Birds of Nebraska: Newspaper Accounts, 1854-1923

February 17, 1918. Omaha Sunday World-Herald 53(20): 19-N. Forest, Field and Stream.

The Bluebird on the Loup

Wednesday, Fullerton, Neb., Feb. 6.-To Sandy Griswold, Sporting Editor of the World-Herald: Of course everybody in Nebraska is familiar with your interest in our birds, and in this brief letter I wish to tell you that the bluebird, (Silvia sialis), of which you told us in such a charming way in last Sunday's World-Herald, and which bird almost entirely disappeared from this region after the cold winter of 1903, has returned in something like its old time normal abundance, but not quite up to the notch. This happy condition, however, was not reached until after the passage of several reasons. During the summers of 1904-05 I did not see a single bluebird, although I was on the almost constant lookout for them, but in 1906 I saw them scatteringly, and every season since, in fairly plentiful numbers. But as I said, for several seasons after the severe cold weather during the winter and spring of 1903, not a single specimen of these birds was seen in this locality, a locality where they had always been in great numbers. They began to come back, for the first time after that, in the spring of 1906.

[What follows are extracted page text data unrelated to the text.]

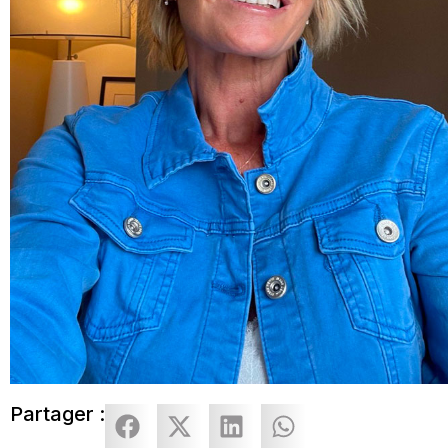
Partager :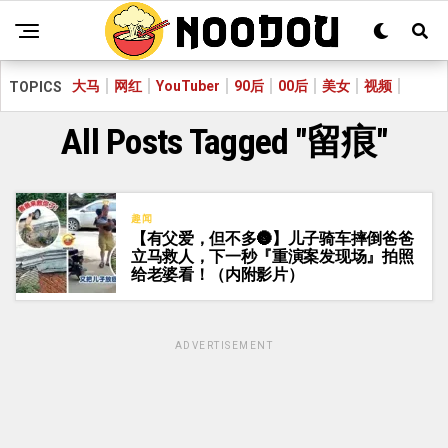
大马
网红
YouTuber
90后
00后
美女
视频
TOPICS
All Posts Tagged "留痕"
趣闻
【有父爱，但不多🌚】儿子骑车摔倒爸爸
立马救人，下一秒『重演案发现场』拍照
给老婆看！（内附影片）
ADVERTISEMENT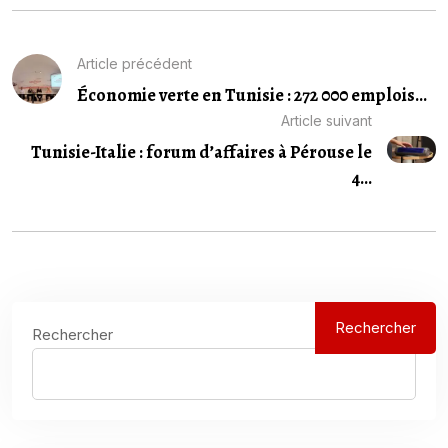
Article précédent
Économie verte en Tunisie : 272 000 emplois...
Article suivant
Tunisie-Italie : forum d’affaires à Pérouse le
4...
Rechercher
Rechercher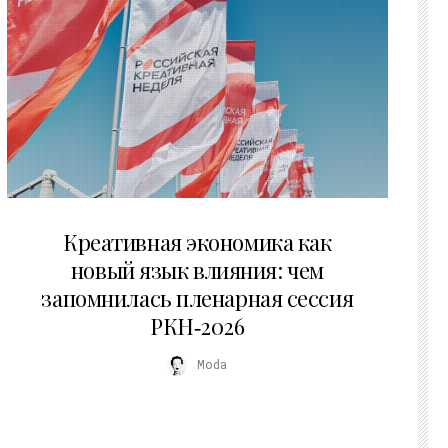
22.07.2026
Креативная экономика как
новый язык влияния: чем
запомнилась пленарная сессия
РКН‑2026
Moda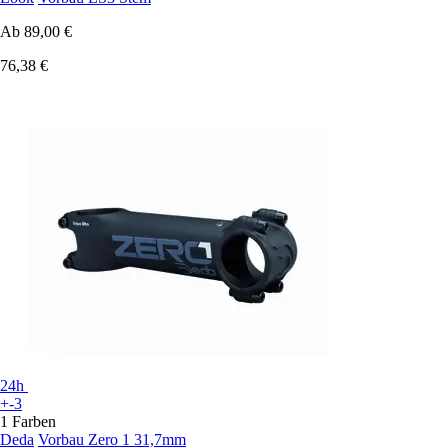
Ab
89,00 €
76,38 €
24h
+-3
1 Farben
Deda
Vorbau Zero 1 31,7mm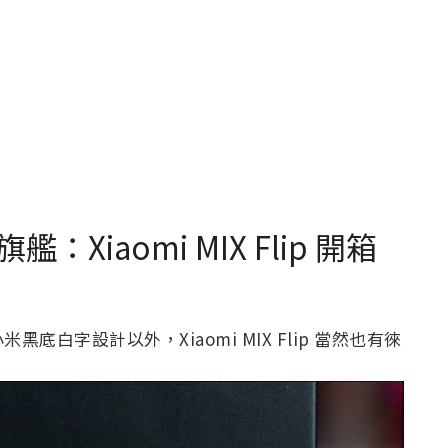
iaomi MIX Flip 開箱
白字設計以外，Xiaomi MIX Flip 當然也有徠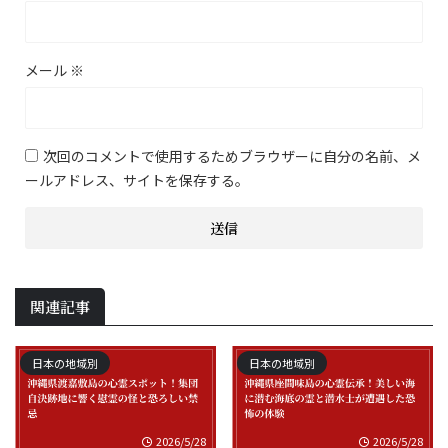
メール
※
次回のコメントで使用するためブラウザーに自分の名前、メ
ールアドレス、サイトを保存する。
関連記事
日本の地域別
日本の地域別
2026/5/28
2026/5/28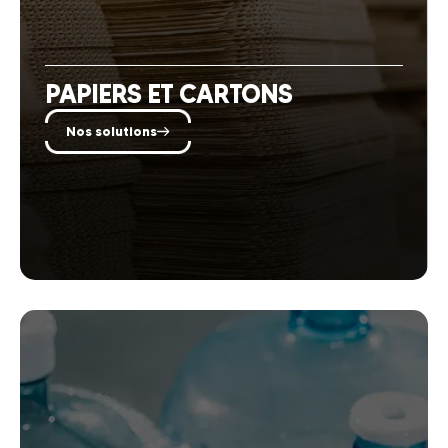
PAPIERS ET CARTONS
Nos solutions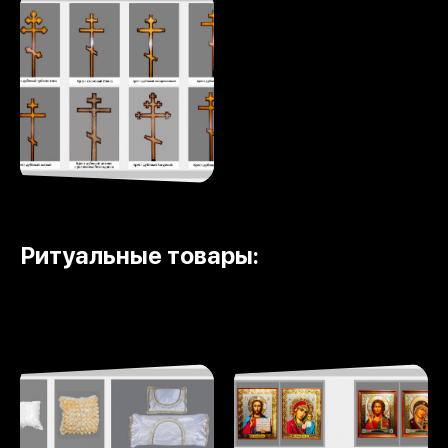
Ритуальные товары: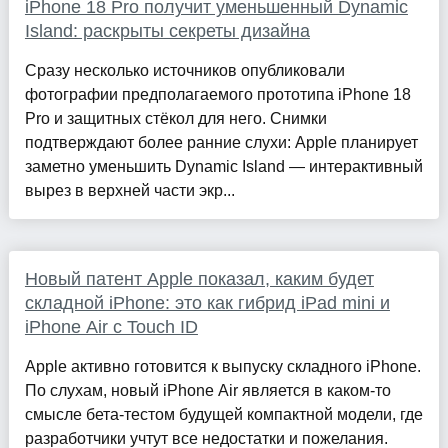
iPhone 18 Pro получит уменьшенный Dynamic
Island: раскрыты секреты дизайна
Сразу несколько источников опубликовали
фотографии предполагаемого прототипа iPhone 18
Pro и защитных стёкол для него. Снимки
подтверждают более ранние слухи: Apple планирует
заметно уменьшить Dynamic Island — интерактивный
вырез в верхней части экр...
Новый патент Apple показал, каким будет
складной iPhone: это как гибрид iPad mini и
iPhone Air с Touch ID
Apple активно готовится к выпуску складного iPhone.
По слухам, новый iPhone Air является в каком-то
смысле бета-тестом будущей компактной модели, где
разработчики учтут все недостатки и пожелания.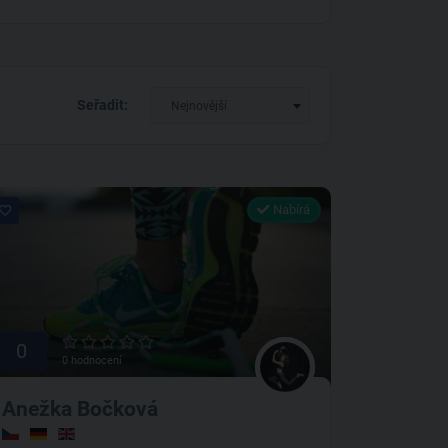
Seřadit:
Nejnovější
Nabírá
0
0 hodnocení
Anežka Bočková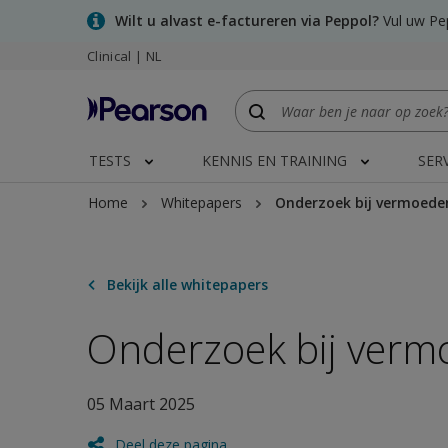
Skip
Wilt u alvast e-factureren via Peppol?
Vul uw Pep
to
Clinical | NL
main
content
TESTS
KENNIS EN TRAINING
SER
Home
Whitepapers
Onderzoek bij vermoeden
Bekijk alle whitepapers
Onderzoek bij verm
05 Maart 2025
Deel deze pagina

It is now regarded as almost certain that these little birds-down to the 30th parallel-were destroyed by that cold snap, and as a result some very interesting questions were discussed by those supposed to be versed in natural science. The bluebird was indigenous and resident in every southern state summer and winter, and only a summer resident in Nebraska, although not infrequently many of them remained with us during the greater part of the winters. The first pleasant spell of weather in March never failed to bring him as far north as this state, and he was regarded as the courier avant who came to tell us of the countless hosts of pretty birds that would soon come to people the fields and woods along the gurgling Loup.

But it will be a long time, if ever, before he becomes as common as he once was. During the same cold snap immense numbers of robins, thrushes and other birds were found dead along the highways and in the woods and fields-all over the south-but no species suffered to the extent of the bluebirds.-H. E. L.